As recently as 2011, large-format retailers would typically hire 200-300 people a month. Now, their hiring level has plunged to 80-100.
A senior executive from a leading retail chain said the overall workforce base in the sector is 40% lower than the pre-2008 levels. The retail industry, which used to require 3-4 lakh new skilled personnel annually, is not desperate to hire any more.
Macroeconomic woes, coupled with climatic vagaries, have taken a heavy toll of expansion plans of retailers, slowing hiring significantly, said Sangeeta Lala, co-founder and vice president of TeamLease Services, a staffing firm.
To be sure, attrition rate stands at the usual 30-40%, especially in front-end roles. But employers are not actively seeking replacements, said Lala. Thus, for every ten people who quit, only six or seven replacements are made.
That is not all. To keep manpower costs low, retail firms are hiring temps “for roles like store promoters, supervisors and front-line jobs”, said Lala. Typically, temps are not taken on payrolls.
The hiring squeeze is a direct consequence of restructuring of many retail businesses that have been shutting 5-10% of their stores that proved unprofitable.
This is in stark contrast to the recent past when large-format retailers sought to open at least 70 stores annually. Now, retailers sustain a store for up to eight months within which it is expected to break even and turn profitable. Else, it’s curtains. End of story.
“Everyone is focused on profitability and no one is willing to keep a store which is not making money beyond a certain point,” said a senior executive at a retail chain.
Unlike in the past, retailers are not desperate to expand these days. Hence there are no pressing manpower requirements either, experts said.
Harminder Sahni, MD of Wazir Advisors, a retail consultancy, said though the investor sentiment is positive, caution characterises the retail industry these days.
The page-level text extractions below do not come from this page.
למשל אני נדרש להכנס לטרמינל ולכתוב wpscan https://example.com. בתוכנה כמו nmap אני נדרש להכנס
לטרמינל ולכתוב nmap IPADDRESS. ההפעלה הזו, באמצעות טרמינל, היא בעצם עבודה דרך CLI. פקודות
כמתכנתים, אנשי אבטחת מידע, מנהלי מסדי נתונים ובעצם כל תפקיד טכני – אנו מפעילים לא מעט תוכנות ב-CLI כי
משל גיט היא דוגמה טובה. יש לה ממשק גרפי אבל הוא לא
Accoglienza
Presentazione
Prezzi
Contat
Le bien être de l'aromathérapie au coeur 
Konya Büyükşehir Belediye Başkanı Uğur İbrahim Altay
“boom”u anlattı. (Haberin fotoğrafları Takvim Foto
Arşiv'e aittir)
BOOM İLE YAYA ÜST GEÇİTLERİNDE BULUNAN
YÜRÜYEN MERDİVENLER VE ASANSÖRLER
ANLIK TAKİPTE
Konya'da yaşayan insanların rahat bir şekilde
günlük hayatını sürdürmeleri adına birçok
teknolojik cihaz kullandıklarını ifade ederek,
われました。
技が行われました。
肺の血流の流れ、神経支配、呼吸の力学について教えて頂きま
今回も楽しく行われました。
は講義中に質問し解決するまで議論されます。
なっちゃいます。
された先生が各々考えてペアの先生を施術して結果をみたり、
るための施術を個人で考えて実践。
“No money is coming from private equity players, nor are there any IPOs (initial public offerings) in the offing. Space is also an issue. All this is impacting retail expansion.”
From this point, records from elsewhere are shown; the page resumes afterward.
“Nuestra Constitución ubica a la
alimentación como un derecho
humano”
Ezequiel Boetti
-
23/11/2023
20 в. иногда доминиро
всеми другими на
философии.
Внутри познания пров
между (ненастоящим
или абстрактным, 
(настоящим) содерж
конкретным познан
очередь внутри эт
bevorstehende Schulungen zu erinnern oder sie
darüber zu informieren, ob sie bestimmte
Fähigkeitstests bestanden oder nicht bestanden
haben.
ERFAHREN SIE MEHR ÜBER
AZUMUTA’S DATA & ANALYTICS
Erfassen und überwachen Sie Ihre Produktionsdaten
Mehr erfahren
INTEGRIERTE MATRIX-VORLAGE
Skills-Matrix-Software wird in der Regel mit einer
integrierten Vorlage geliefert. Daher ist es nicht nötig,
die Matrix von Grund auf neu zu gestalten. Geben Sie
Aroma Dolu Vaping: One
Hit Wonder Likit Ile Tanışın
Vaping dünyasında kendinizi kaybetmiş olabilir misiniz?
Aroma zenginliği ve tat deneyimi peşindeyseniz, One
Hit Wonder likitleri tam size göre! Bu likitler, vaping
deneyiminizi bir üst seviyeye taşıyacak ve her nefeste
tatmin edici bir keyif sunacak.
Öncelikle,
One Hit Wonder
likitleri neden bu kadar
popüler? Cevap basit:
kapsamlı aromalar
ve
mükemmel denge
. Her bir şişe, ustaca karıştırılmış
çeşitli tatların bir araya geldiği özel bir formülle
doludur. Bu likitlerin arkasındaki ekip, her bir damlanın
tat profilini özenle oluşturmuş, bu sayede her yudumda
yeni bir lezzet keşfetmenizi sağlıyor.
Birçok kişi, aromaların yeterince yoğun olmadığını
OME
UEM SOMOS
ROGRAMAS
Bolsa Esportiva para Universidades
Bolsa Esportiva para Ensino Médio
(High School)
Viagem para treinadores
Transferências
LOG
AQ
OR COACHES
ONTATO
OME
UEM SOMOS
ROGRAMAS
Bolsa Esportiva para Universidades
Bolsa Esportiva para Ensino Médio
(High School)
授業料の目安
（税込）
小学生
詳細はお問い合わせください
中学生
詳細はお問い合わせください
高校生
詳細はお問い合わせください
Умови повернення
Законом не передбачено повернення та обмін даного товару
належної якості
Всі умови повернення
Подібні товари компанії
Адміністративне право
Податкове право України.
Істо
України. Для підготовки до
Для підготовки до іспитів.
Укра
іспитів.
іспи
“Impact” manifests in the form of bits-and-pieces expansion of retailers. Boldly going to newer cities where no retailer has gone before – well, that sort of sentiment is reined in for now.
For instance, Croma retail chain of Tata is looking to add 14 stores by March 2013, but without venturing to additional cities, said Ajit Joshi, MD and CEO, Infiniti Retail, operator of the chain. “Our 78 Croma stores are present in 15 cities. We will look at expanding only in existing cities.”
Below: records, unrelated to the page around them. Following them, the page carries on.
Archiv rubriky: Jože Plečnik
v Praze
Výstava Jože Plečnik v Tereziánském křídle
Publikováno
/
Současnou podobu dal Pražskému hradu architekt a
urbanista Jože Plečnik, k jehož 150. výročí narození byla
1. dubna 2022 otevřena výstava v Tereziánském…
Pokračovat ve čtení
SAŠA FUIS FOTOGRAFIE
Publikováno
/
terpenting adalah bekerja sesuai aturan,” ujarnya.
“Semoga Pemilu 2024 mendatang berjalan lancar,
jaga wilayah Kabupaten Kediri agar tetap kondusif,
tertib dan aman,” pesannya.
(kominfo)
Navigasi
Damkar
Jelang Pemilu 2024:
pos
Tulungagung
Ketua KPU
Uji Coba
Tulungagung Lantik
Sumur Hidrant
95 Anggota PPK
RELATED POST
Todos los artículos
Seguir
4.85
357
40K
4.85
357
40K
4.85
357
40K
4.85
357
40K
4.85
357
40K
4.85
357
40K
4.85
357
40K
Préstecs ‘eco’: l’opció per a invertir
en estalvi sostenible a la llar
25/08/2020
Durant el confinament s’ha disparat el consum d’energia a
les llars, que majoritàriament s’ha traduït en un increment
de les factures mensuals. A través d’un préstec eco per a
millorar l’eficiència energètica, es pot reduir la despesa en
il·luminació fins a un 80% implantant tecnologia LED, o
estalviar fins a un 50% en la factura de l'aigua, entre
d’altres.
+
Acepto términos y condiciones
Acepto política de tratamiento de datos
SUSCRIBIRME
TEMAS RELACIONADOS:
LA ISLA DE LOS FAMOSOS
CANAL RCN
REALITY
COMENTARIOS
Other chains, too, have firmed up expansion-with-minimal-hiring plans.
The 185-outlet Spencer’s Retail will add about 25% additional trading space to its stores, putting the shop floor area in the range of 20,000-50,000 square feet. But it plans to have only 75-120 new hires per store, much lower than the earlier levels.
“Five years ago, we used to grow by 100-150% each year but now we’re selective,” said Nihar Ranjan Ghosh, executive director of HR, Spencer’s Retail.
Despite the turmoil, experts feel consumer sentiment remains strong, so future growth should be a certainty. Croma’s Joshi said Infiniti is witnessing double-digit growth as there has not been any decline in the buying pattern.
Kumar Rajagopalan, CEO of the Retailers Association of India, confirms the optimism. The retail industry, he said, is expected to grow at 20% and will need some 2.5 lakh trained people each year going forward.
In other words, the current hiring crunch may not be a permanent feature of the retail industry.